Dans toutes les cultures humaines, le parricide est considéré comme l'un des crimes les plus odieux. Depuis l'Antiquité, il a été utilisé comme un élément dramatique et symbolise une rébellion sociale ainsi qu'une dégradation morale dépassant tous les codes établis. Ce thème tragique est au cœur de la nouvelle roman de Leonardo Padura, intitulée Morir en la arena.
Ce roman s'articule autour d'un meurtre, catalyseur de l'intrigue, qui reflète une réalité cubaine en décomposition. Padura, originaire de La Havane, tisse habilement ce drame dans le cadre plus large d'une société en crise permanente. Il confie que ses idées pour écrire émergent de la réalité et de la mémoire, et que le phénomène du parricide l'a inspiré à explorer la vie de sa génération.
Il explique que chaque acte de parricide a une connotation psychologique forte. Les écrivains, par exemple, commettent souvent un parricide symbolique en s'éloignant de leurs prédécesseurs. "Tuer le père est presque une nécessité de réaffirmation", déclare Padura, soulignant la complexité des implications lorsqu'il s'agit d'un acte physique.
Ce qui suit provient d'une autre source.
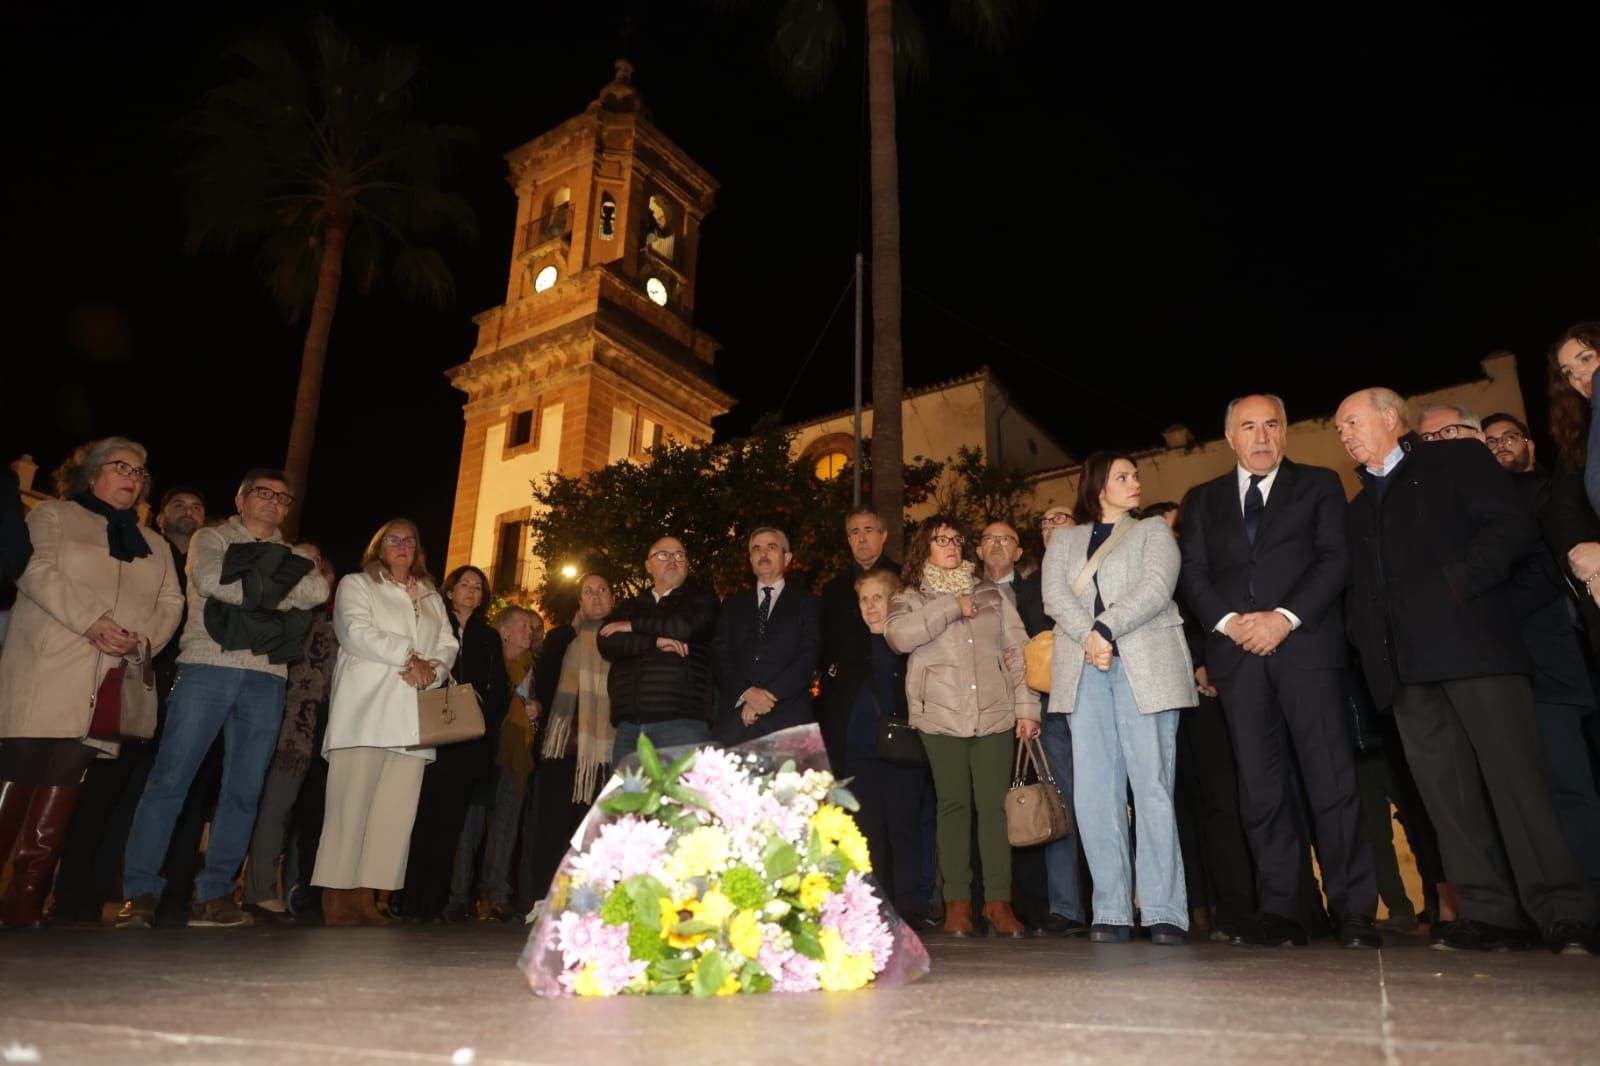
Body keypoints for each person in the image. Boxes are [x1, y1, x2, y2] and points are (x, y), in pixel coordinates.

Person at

Dans Morir en la arena, le retour d'Eugenio Bermúdez, après 30 ans de prison, bouleverse la vie de son frère Rodolfo, un homme marqué par une expérience traumatique en Angola. La redécouverte de l'amour entre Rodolfo et sa femme Nora, qui se sont aimés en secret, souligne les thèmes de la rédemption et du pardon. Le livre évoque également la mélancolie d'un passé perdu et d'un avenir incertain.
Padura aborde la crise actuelle à Cuba, où le coût de la vie a explosé. Il souligne que les retraités, autrefois capables de vivre de leur pension, peinent désormais à joindre les deux bouts. "La réalité cubaine est devenue plus acide et plus cruelle chaque année", explique-t-il, illustrant les défis auxquels sont confrontés les personnages de son roman.
Un autre thème central de l'œuvre est la peur. La peur de la mort, de la vérité et de la liberté imprègne la vie des personnages. Cette peur pousse à l'autocensure, marquant le développement de la culture et de la littérature cubaines. Padura note que la société se réfère au pouvoir comme "les de haut", témoignant d'un climat de silence et de soumission.
Il évoque également les répressions qui ont suivi les manifestations récentes, où des jeunes ont été sévèrement punis. "Ce climat de peur a façonné la société", conclut Padura, soulignant la difficulté de s'exprimer librement dans un environnement hostile.
La question de l'émigration est cruciale dans le roman. Avec 10% de la population cubaine ayant émigré récemment, Padura souligne l'impact des politiques restrictives des États-Unis. Les Cubains, autrefois attirés par la loi de l'ajustement, se tournent maintenant vers des solutions individuelles pour résoudre leurs problèmes existentiels.
Il ironise sur la nécessité de prouver des liens familiaux pour obtenir la citoyenneté espagnole, un reflet des désespoirs actuels. "C'est douloureux de voir comment un projet de bien-être collectif s'est transformé en un sauve-qui-peut", déclare-t-il, tout en reconnaissant la résilience des Cubains face à l'adversité.
Leonardo Padura, dans Morir en la arena, parvient à capturer la complexité de la condition humaine à Cuba. Malgré les défis, il souligne la capacité des gens à vivre et à aimer dans des circonstances difficiles. "La résilience est une réalité", conclut-il, témoignant de l'espoir au milieu de la crise. Ce roman est un puissant reflet de la lutte d'une génération face à un avenir incertain.